YOUR TASK:
Update the cabin interface article from "AR must land" to "screen‑locked for widgets.", substituting "holographic waveguides" for "waveguides".

DOCUMENT PASSAGE:
- - - - -

Diegetic UI & AR Overlays; AI/Autonomy Modes — Cockpits, Bridges & UX (for Vehicle Concept Artists)

Why Diegetic UI + AR Change the Cabin

Diegetic UI uses the vehicle’s own architecture—pillars, bezels, seams, glass—as the interface. Augmented reality (AR) overlays information onto the outside world at an apparent distance. Together they move the UX from screens to space. For concept‑side artists, these tools let you paint intent directly on structure and sightlines; for production‑side artists, they impose hard constraints on optics, lighting, latency, redundancy, and fail‑safe behavior. This article links human factors, HUD fundamentals, diegetic elements, AR registration, and autonomy mode design so your cabins feel inevitable and buildable.

Human‑Factor Ground Rules

Start with people: define the eyebox volume, seat ranges, and postures. Place primary cues within the operator’s forward visibility cone and set their apparent focal distance near the outside world (2–6 m for cars; optical infinity for aircraft/spacecraft). Place secondary cues on structure (A‑pillars, yoke rim, beltline) at near‑world focal distances (0.6–1.0 m) so refocus time stays short. Respect night vision and glove use: brightness floors, color use, and tactile affordances still matter when AR is down or eyes are dark‑adapted.

Diegetic UI: Interface as Architecture

Diegetic components include edge‑lit trim, pillar ladders, beltline light bars, rim LEDs, illuminated seams, and projected glyphs on surfaces. Use them to echo state (gears, flaps, drive modes), proximity (parking, docking), or checklists (latch closed, lock armed). Good diegetic rules: avoid specular glare; keep luminance contrast readable in sun; group functions by location (all drive‑mode signifiers at the yoke, safety at pillars). Provide haptic anchors (knurls, ridges) so hands find controls without sight. Production notes: IP ratings, thermal paths for LEDs/laser diodes, dimming curves, replaceable light engines, and service access that doesn’t sever structural rings.

AR Overlays: Optics, Registration, and Occlusion

AR must land in the right place at the right depth. That means:

Optics & Focal Distance: Combiner HUDs or waveguides project at fixed or variable depth. If fixed, choose mid‑field so refocus cost is low; if variable (multi‑plane/varifocal), restrict to critical cues.
Registration: Align graphics to the world with a calibrated sensor stack (IMU, cameras/lidar, wheel/air data). Use world‑locked elements for conformal cues (lane edges, runway aiming point) and screen‑locked for widgets.
Occlusion: Never hide real hazards. Use depth masks so virtual objects dip behind real ones; use priority fading when line‑of‑sight is busy; indicate confidence as translucency or error bars.
Latency & Jitter: Motion‑to‑photon delay must be below human thresholds (ideally <20 ms for head‑coupled cues). Stabilize with predictive filters and limit high‑frequency motion of graphics.

- - - - -

Images with bounding boxes:
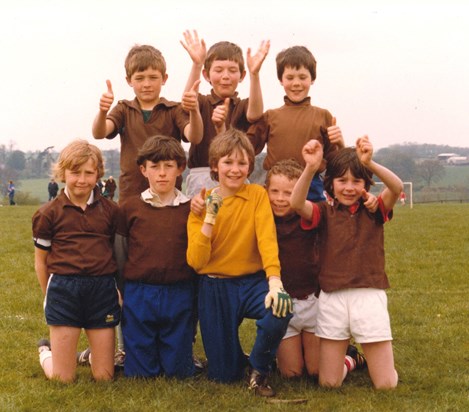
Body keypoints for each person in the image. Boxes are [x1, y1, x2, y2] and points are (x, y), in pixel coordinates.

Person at [290, 136, 402, 389]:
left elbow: (395, 187)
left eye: (356, 181)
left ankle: (373, 362)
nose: (349, 187)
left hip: (369, 295)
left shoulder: (375, 210)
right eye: (342, 181)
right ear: (331, 183)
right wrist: (310, 167)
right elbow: (296, 203)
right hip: (332, 298)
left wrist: (369, 163)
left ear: (366, 184)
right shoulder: (323, 211)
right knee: (329, 383)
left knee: (386, 385)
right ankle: (352, 361)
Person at [186, 129, 292, 397]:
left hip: (251, 282)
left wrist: (275, 281)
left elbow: (267, 239)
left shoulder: (256, 195)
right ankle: (235, 359)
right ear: (214, 166)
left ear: (250, 166)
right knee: (223, 375)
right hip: (214, 287)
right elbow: (197, 263)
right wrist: (209, 217)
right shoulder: (200, 205)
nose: (235, 170)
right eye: (228, 163)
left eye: (242, 163)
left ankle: (259, 367)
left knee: (281, 308)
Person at [265, 159, 371, 380]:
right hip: (284, 303)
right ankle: (285, 352)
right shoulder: (263, 219)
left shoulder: (309, 216)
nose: (280, 199)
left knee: (315, 371)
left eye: (288, 192)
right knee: (291, 373)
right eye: (274, 191)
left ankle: (351, 357)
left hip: (311, 301)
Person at [32, 139, 121, 383]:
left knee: (104, 377)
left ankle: (92, 356)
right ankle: (46, 352)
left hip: (101, 290)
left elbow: (117, 255)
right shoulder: (47, 213)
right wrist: (48, 295)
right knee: (63, 379)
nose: (82, 180)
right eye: (75, 173)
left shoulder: (111, 211)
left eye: (89, 173)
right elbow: (41, 261)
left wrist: (119, 290)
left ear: (98, 174)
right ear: (62, 173)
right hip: (64, 290)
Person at [115, 135, 195, 378]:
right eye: (155, 167)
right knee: (141, 373)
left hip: (179, 291)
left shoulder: (191, 208)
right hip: (140, 292)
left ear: (180, 169)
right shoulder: (129, 208)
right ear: (143, 170)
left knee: (177, 372)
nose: (162, 173)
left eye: (169, 166)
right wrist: (122, 288)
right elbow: (120, 254)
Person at [92, 44, 203, 204]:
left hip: (168, 196)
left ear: (164, 78)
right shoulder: (123, 109)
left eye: (153, 77)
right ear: (129, 80)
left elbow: (195, 136)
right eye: (139, 78)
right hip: (131, 195)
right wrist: (102, 112)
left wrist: (194, 110)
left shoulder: (174, 110)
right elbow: (99, 132)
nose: (146, 84)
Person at [247, 45, 344, 201]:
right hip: (277, 185)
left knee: (314, 223)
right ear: (281, 80)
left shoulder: (323, 116)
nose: (296, 83)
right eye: (290, 78)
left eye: (302, 77)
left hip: (311, 186)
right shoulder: (270, 116)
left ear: (312, 79)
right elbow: (246, 148)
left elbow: (335, 161)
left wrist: (341, 143)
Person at [180, 30, 269, 197]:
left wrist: (254, 75)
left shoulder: (242, 106)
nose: (226, 76)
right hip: (202, 174)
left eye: (232, 70)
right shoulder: (202, 102)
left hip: (235, 174)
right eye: (219, 70)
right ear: (206, 75)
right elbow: (187, 102)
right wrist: (197, 65)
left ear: (242, 75)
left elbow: (255, 114)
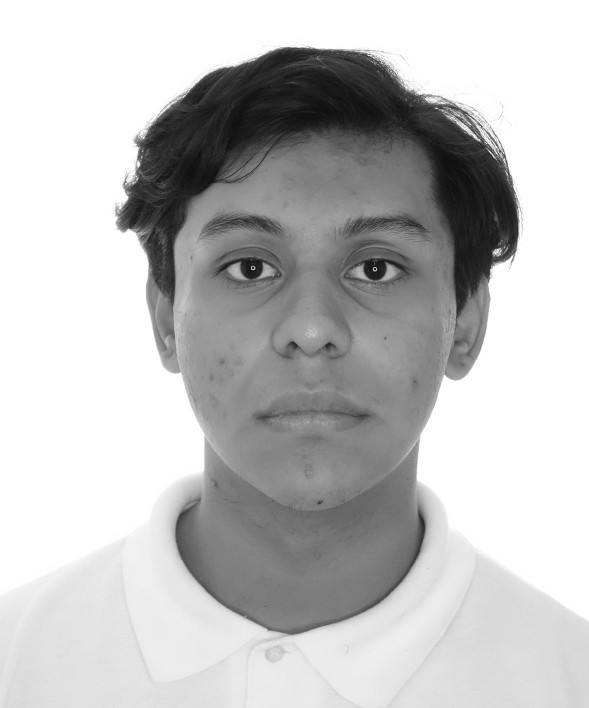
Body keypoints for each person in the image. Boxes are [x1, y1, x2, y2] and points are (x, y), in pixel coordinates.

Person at [1, 46, 588, 707]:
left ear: (466, 321)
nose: (311, 328)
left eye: (375, 268)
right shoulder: (18, 663)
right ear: (166, 318)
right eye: (249, 267)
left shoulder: (568, 678)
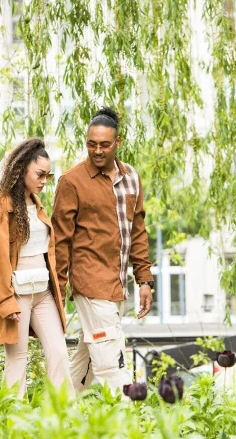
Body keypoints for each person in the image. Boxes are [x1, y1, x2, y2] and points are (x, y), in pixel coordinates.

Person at [52, 107, 154, 394]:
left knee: (86, 358)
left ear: (117, 143)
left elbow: (137, 230)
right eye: (91, 144)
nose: (97, 151)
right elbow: (60, 241)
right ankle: (127, 415)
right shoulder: (72, 181)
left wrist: (144, 280)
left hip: (117, 283)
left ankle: (57, 410)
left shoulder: (131, 177)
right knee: (110, 360)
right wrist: (57, 293)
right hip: (90, 282)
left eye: (105, 145)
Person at [0, 138, 73, 399]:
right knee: (17, 360)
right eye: (40, 174)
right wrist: (4, 302)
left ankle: (64, 414)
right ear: (22, 170)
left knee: (59, 353)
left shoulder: (37, 203)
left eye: (48, 176)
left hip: (43, 291)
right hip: (16, 295)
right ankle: (12, 416)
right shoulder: (1, 206)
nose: (44, 181)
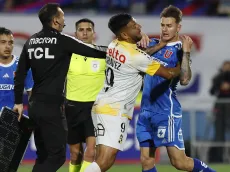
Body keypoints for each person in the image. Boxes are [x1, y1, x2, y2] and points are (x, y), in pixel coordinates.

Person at [13, 3, 107, 172]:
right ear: (55, 20)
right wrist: (118, 50)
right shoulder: (62, 40)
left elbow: (20, 74)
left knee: (43, 156)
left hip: (34, 105)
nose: (65, 21)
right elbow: (93, 51)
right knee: (57, 157)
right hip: (53, 107)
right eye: (62, 17)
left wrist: (19, 102)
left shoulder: (31, 41)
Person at [85, 13, 182, 172]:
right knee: (104, 161)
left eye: (136, 24)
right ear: (124, 34)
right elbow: (169, 74)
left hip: (102, 105)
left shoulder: (114, 45)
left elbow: (141, 54)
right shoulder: (136, 57)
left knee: (102, 160)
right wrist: (182, 60)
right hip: (114, 110)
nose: (140, 27)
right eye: (134, 26)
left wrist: (159, 44)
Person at [136, 5, 216, 172]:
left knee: (179, 162)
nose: (165, 29)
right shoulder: (152, 44)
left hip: (166, 112)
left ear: (178, 27)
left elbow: (185, 79)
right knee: (146, 161)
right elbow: (136, 58)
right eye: (163, 25)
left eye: (169, 25)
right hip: (145, 112)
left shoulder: (179, 51)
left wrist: (186, 53)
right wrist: (142, 36)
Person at [65, 18, 106, 172]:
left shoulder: (103, 54)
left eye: (88, 29)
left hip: (94, 109)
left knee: (91, 151)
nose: (84, 33)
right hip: (72, 108)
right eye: (81, 30)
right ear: (75, 33)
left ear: (93, 33)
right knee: (75, 154)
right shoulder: (68, 56)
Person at [0, 27, 33, 111]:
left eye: (10, 43)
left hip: (13, 120)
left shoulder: (23, 65)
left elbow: (32, 95)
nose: (7, 46)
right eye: (3, 42)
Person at [209, 60, 230, 162]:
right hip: (220, 107)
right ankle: (219, 158)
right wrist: (219, 85)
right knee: (219, 133)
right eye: (225, 66)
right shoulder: (218, 77)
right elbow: (212, 91)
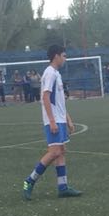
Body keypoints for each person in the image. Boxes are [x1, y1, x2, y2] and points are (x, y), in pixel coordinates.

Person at [22, 44, 81, 200]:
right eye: (64, 55)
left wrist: (68, 119)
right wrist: (52, 121)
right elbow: (45, 97)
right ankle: (29, 181)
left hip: (60, 119)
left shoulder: (56, 74)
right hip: (53, 120)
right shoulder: (49, 73)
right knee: (54, 152)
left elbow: (59, 102)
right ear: (56, 56)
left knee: (61, 151)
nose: (65, 58)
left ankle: (63, 187)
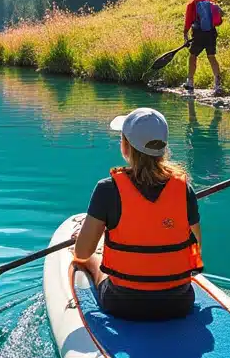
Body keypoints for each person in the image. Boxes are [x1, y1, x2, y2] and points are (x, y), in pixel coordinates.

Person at [71, 107, 203, 321]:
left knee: (87, 259)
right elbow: (195, 246)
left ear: (125, 146)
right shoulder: (184, 189)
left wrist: (91, 248)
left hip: (122, 303)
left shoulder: (107, 189)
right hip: (179, 301)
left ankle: (94, 266)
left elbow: (83, 251)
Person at [183, 0, 223, 95]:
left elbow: (188, 22)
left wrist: (185, 34)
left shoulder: (191, 5)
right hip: (211, 33)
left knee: (192, 56)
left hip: (199, 35)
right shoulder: (210, 1)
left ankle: (190, 82)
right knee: (211, 56)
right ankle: (217, 83)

- - - - -

SOLUTION:
AR must land in the right place at the right depth. That means:

Optics & Focal Distance: Combiner HUDs or holographic waveguides project at fixed or variable depth. If fixed, choose mid‑field so refocus cost is low; if variable (multi‑plane/varifocal), restrict to critical cues.
Registration: Align graphics to the world with a calibrated sensor stack (IMU, cameras/lidar, wheel/air data). Use world‑locked elements for conformal cues (lane edges, runway aiming point) and screen‑locked for widgets.